Specific strengths: Sensitive touch, excellent pedalling choices, careful shaping of cadences. Areas to refine: left-hand voicing at faster tempi, smoother portamento between registers, and more secure thumb-under technique in scale passages.

Violin — Novice (Curriculum: Jamie Chimchirian Book 1 + video lessons)

  • Basics established: Bow hold, basic tone production on open strings, first-position finger placements and reliable pizzicato vs. arco choices are now habitual rather than tentative.
  • Intonation: Good relative pitch development — often accurate within half-step/quarter-step of target in simple tunes. Using the Chimchirian video demonstrations has helped your ear and bow synchronization.
  • Reading & Repertoire: You have learned canonical beginner pieces from Book 1 and can transfer rhythmic reading patterns from piano to violin, which is impressive for a dual-instrument learner.
  • Posture & ergonomics: Sound — a comfortable, relaxed left shoulder and jaw alignment; continue vigilance on wrist straightness and bow arm arc to prevent tension.

Specific strengths: Quick adoption of bow control and a keen ear for matching pitch. Areas to refine: consistent left-hand placement at faster tempos, smoothness of string crossings, and establishing a daily warm-up routine similar to the piano (open strings, simple scales, rhythm studies).

Enrichment: TeachRock Musical Ratios & Raven Lite

  • TeachRock Musical Ratios: Your grasp of proportional relationships in rhythm and harmony has deepened; you are able to articulate how ratios shape tempo relationships and chord voicings in repertoire. This theoretical framework is already visible in phrasing choices at the piano.
  • Raven Lite (Cornell Lab): Using Raven Lite to visualize bird song spectrograms sharpened your listening: transcribing melodic contour from natural sounds has strengthened relative pitch and timbral discrimination.
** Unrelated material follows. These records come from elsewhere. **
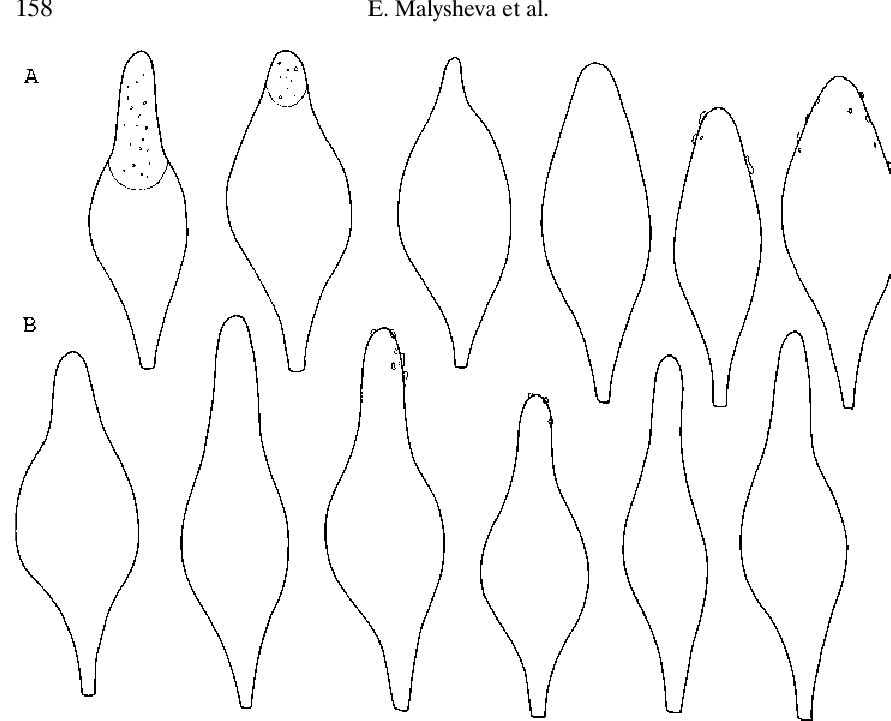
Fig. 5. Pluteus fenzlii (lE 246083): a – cheilocystidiogram, B – pleurocystidiogram; s cale bar = 10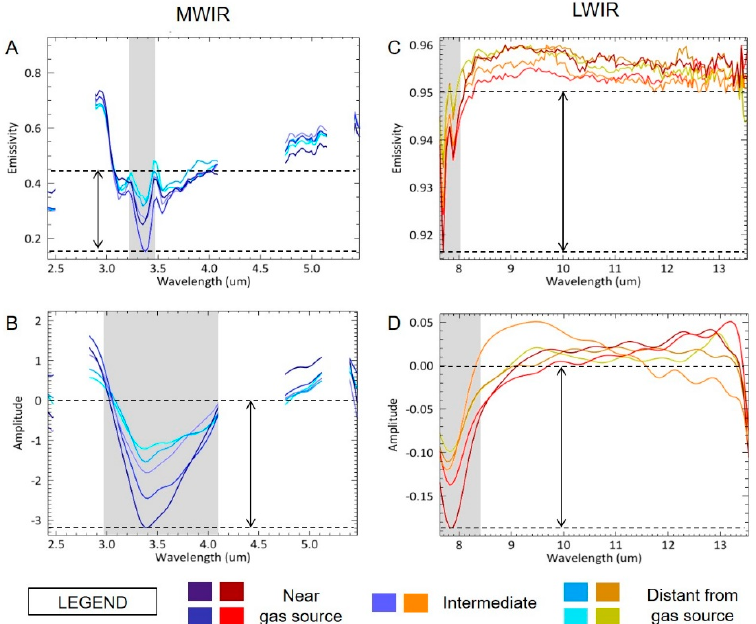
Figure 8. Comparison between spectral signatures extracted from the same pixels. ( A , C ): images in emissivity units. ( B , D ): images transformed to the wavelet domain. The spectra were extracted from the CH 4 plume formed from Leak 5 from MWIR ( A , B ) and LWIR ( C , D ) images. Areas in grey outline the CH 4 features centered at 3.3 µm and 7.7 µm in the respective plots. Spectra were interrupted within regions highly affected by atmospheric interference. The wavelet decreased the noise and increased the contrast between the plume and the background (indicated by the black arrows in the plots). The same improvements were noticed in the spectral collection extracted in other leakage stations.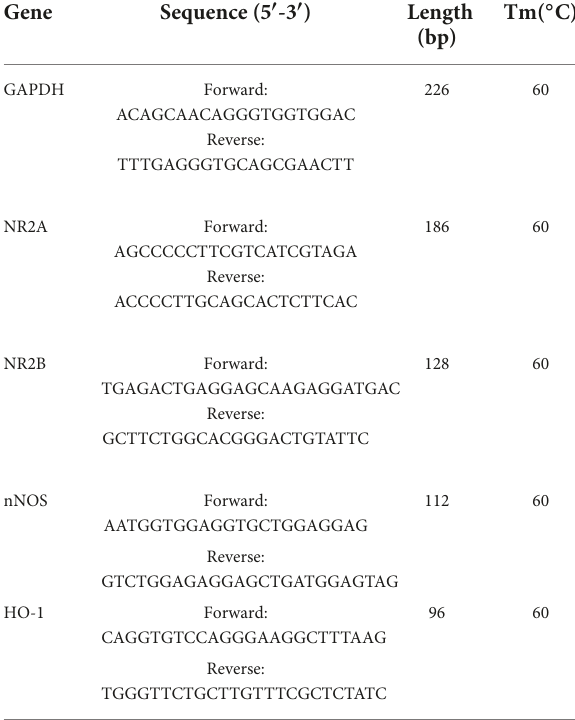
TABLE 1 Primer sequences for qRT-PCR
You are more precise when tuning and matching timbre between instruments.

Practice Plan — Clear, Practical, Non-Negotiable

  1. Daily total: 60–90 minutes piano + 25–35 minutes violin, 6 days/week. (Split into focused blocks with warm-ups first.)
  2. Piano block: 15–20 min Hanon-Faber technical work (rotating focus: scales one day, arpeggios next, repeated-note speed another), 30–40 min repertoire/etude work with metronome increments, 10–15 min sight-reading/creative improvisation linked to TeachRock concepts.
  3. Violin block: 10 min open-string/bow stroke warm-ups, 10–15 min finger-pattern scales in first position, 5–10 min repertoire from Chimchirian with targeted intonation drills using drone or piano reference.
  4. Weekly: 1 recorded run-through per instrument to self-evaluate phrasing and tempo; review spectrograms in Raven Lite once every two weeks to sharpen auditory analysis skills.
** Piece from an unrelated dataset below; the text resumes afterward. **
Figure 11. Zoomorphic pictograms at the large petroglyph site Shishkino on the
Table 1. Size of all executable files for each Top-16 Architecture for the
Goals for Next Year (measurable)

  • Piano: Increase average working tempo of current repertoire by 10–15% while maintaining dynamic control; add two major/minor scales and arpeggios to 4-octave comfort; prepare one advanced recital piece.
  • Violin: Secure comfortable intonation across the first position at allegretto speeds, introduce simple shifting into 3rd position exercises, and prepare at least two Grade 1–2 level pieces for recital.
  • Theory/Listening: Complete TeachRock module on ratios and apply to at least one composition project; use Raven Lite monthly to transcribe two short melodic fragments.

In short: you play like someone who savours sound and insists on beauty. Now we temper that pleasure with disciplined, measurable work. Keep the warmth in your phrasing, keep the appetite for nuance — and multiply it with the uncompromising repetition that turns skill into art. Bravo on an exemplary year; next year we must be both indulgent artists and relentless craftsmen.